One of the oldest templates for a romantic story is the man and woman from different worlds who fall in love. Writers, the creative lot that they are, somehow manage to squeeze new life out of the same basic premise. In Bell, Book, And Candle we get the amorous pairing of a mortal and a witch. Somehow, that concept doesn’t sound all that fresh either…didn’t I see a television sitcom with that same scenario? No matter, for here we get the comedic talents of four of Hollywood’s greatest actors, as appreciated or unappreciated they may be.
James Stewart should be a name recognizable to all moviegoers. He was a legend, arguably the most beloved actor to grace the silver screen. On the screen, he was an Everyman; George Bailey (It’s A Wonderful Life), Jefferson Smith (Mr. Smith Goes to Washington), or Mike Connor (The Philadelphia Story) could have easily been someone who lived next door or you’d meet in the grocery store. Bell, Book, And Candle was Stewart’s second pairing with Kim Novak — they co-starred in Alfred Hitchcock’s Vertigo, also released in 1958. Though never a big box office draw, Novak was a beautiful actress who possessed considerable poise. Bell, Book, And Candle also starred Jack Lemmon. Lemmon had already won one of his two Oscars for 1955’s Mister Roberts, and would receive a nomination for Some Like It Hot the next year. The highlight of the cast to me, though, is Elsa Lanchester. It’s unfortunate that she isn’t better known, because she was always striking and entertaining in every role in which she appeared, such as Bride Of Frankenstein (playing both the titular creation and Mary Shelley, the author of “Frankenstein”), The Bishop’s Wife, and Mary Poppins.
Bell, Book, And Candle is based on a play of the same name first performed on Broadway in 1950, starring Rex Harrison. The play was written by John Van Druten, an accomplished playwright and screenwriter. His plays were made into the movies I Remember Mama and Cabaret, and he wrote the screenplay for Gaslight. The movie was directed by Richard Quine. Quine directed over thirty movies in his career, the most notable of which were The World Of Suzy Wong and How To Murder Your Wife (also starring Jack Lemmon).
Gillian Holroyd (Novak) leads a very independent life for a woman living in 1950s New York City. She owns her own shop selling South American and African artworks, and does not have a husband to “take care of her.” She lives near her aunt, Queenie (Lanchester), a kind, free-spirited, but slightly befuddled older woman. Both women, we learn, are witches. Not the stereotypical ogre sort, or the New-Agey Wiccans popular today…just immortal (that’s immortal, not immoral, you pervs) women with magical powers.

● ● ● ● ● ● ●

:: Task details ::
In the review of Bell, Book, And Candle, what does Gillian Holroyd's shop sell? The material that comes after this isn't needed for anything here.

:: Stored data ::
● ● ● ● ● ● ●

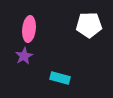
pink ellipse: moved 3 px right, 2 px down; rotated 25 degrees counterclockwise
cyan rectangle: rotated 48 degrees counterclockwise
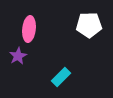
purple star: moved 6 px left
cyan rectangle: moved 1 px right, 1 px up; rotated 60 degrees counterclockwise
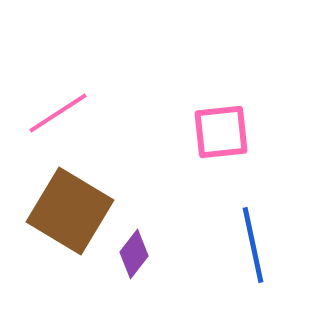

● ● ● ● ● ● ●

:: Answer to this exercise ::
South American and African artworks.